At the suggestion of several preachers I listen to, I purchased and have begun reading Dug Down Deep by Joshua Harris. The subtitle of the book is “Unearthing What I Believe and Why It Matters.” It’s a book of basic theology. (for the record, none of these pastors I listen to have recommended it to me personally – they just recommended it to their listeners and so I decided to take them up on it J)
So, I’m sure for awhile some of what I read will work its way into these devotionals (like today). Here is a wonderful thought I want to share with you that will have to be developed more in future articles. Two researchers, Smith and Denton, did a large study of teenagers to discover their view of God. Their findings are published in a book entitled Soul Searching, and in that book they describe the pervading view of God among teenagers as “moralistic therapeutic deism.”
Moralistic because it gives them a list of rules to live by; therapeutic because God’s primary reason for existence is to make us happy; deistic because while God exists, he isn’t involved.
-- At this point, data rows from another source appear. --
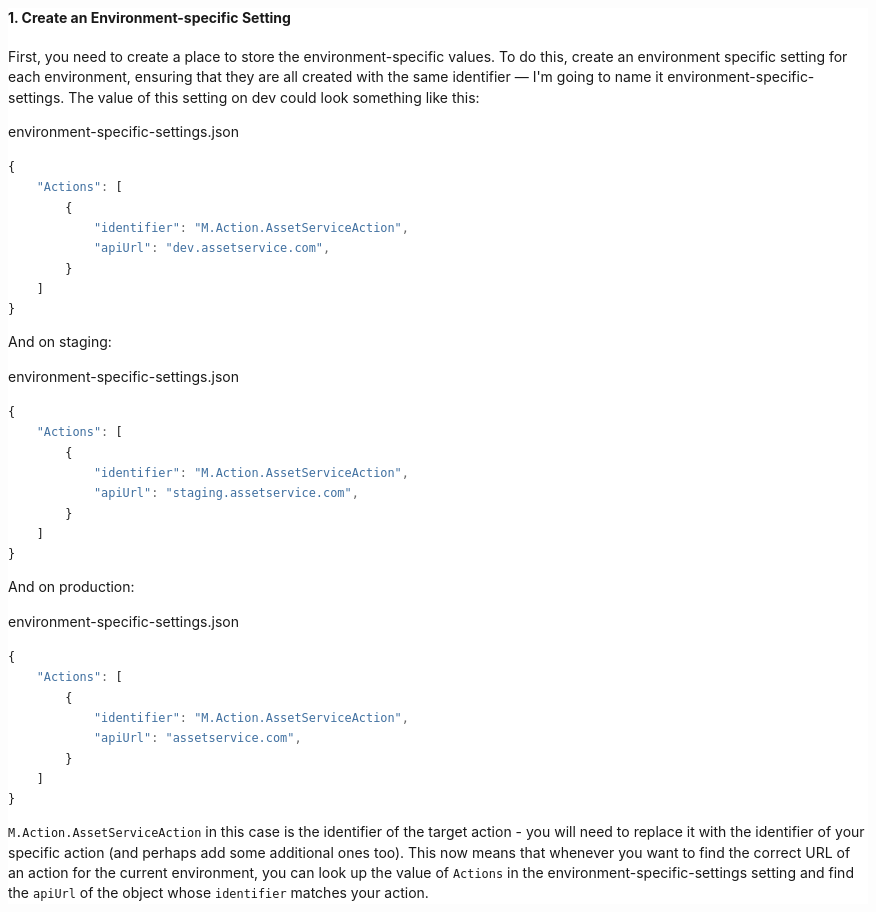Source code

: 
#### <strong>1. Create an Environment-specific Setting</strong>
First, you need to create a place to store the environment-specific values. To do this, create an environment specific setting for each environment, ensuring that they are all created with the same identifier — I'm going to name it environment-specific-settings. The value of this setting on dev could look something like this:

environment-specific-settings.json
```typescript
{
    "Actions": [
        {
            "identifier": "M.Action.AssetServiceAction",
            "apiUrl": "dev.assetservice.com",
        }
    ]
}
```


And on staging:

environment-specific-settings.json
```typescript
{
    "Actions": [
        {
            "identifier": "M.Action.AssetServiceAction",
            "apiUrl": "staging.assetservice.com",
        }
    ]
}
```


And on production:

environment-specific-settings.json
```typescript
{
    "Actions": [
        {
            "identifier": "M.Action.AssetServiceAction",
            "apiUrl": "assetservice.com",
        }
    ]
}
```


<code>M.Action.AssetServiceAction</code> in this case is the identifier of the target action - you will need to replace it with the identifier of your specific action (and perhaps add some additional ones too). This now means that whenever you want to find the correct URL of an action for the current environment, you can look up the value of <code>Actions</code> in the environment-specific-settings setting and find the <code>apiUrl</code> of the object whose <code>identifier</code> matches your action.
They summarize it with this statement: “In short, God is something like a combination Divine Butler and Cosmic Therapist: he is always on call, takes care of any problems that arise, professionally helps his people to feel better about themselves, and does not become too personally involved in the process.”
After some reflection and discussion about this, Mr. Harris writes (and here’s the gist of this article), “I wonder how different our functional view of God is…I would never dare to call God my Divine Butler or Cosmic Therapist, but how often do I treat him as if he were?”
Ouch! That one hurt!
I’ve shared before that one of my passions is for people to truly know and understand the God who is (a phrase I’ve borrowed from Patrick Morley). I interact with many people who talk about “God” in an impersonal way. We still reside in the Bible belt, and so it is very culturally acceptable to speak about God, to attend church, and to pray before meals in public.
But how many people do we interact with on a daily basis that truly know God? And what do we do about it?
A colleague at work was telling me recently about how during Lent her pastor had challenged the congregation to read the Bible every day for the 40 days of Lent. A couple of times a week I’d ask what she had read and learned, and she would share the story or passage that had been covered that morning. But I’m not convinced it actually drew her close to God. Harris writes later in his book, “When God tells us about himself through stories and through doctrine, his purpose is relationship.” (emphasis his). I question sometimes whether people read Scripture just to read Scripture, or do they read it to better know and understand The Author.
Having said all that, let me summarize by challenging you to examine how you treat God throughout the week and ask yourself the question Harris asked- is your functional view of God different than what you say (and if it is we call that hypocrisy).
And for that we must repent and change.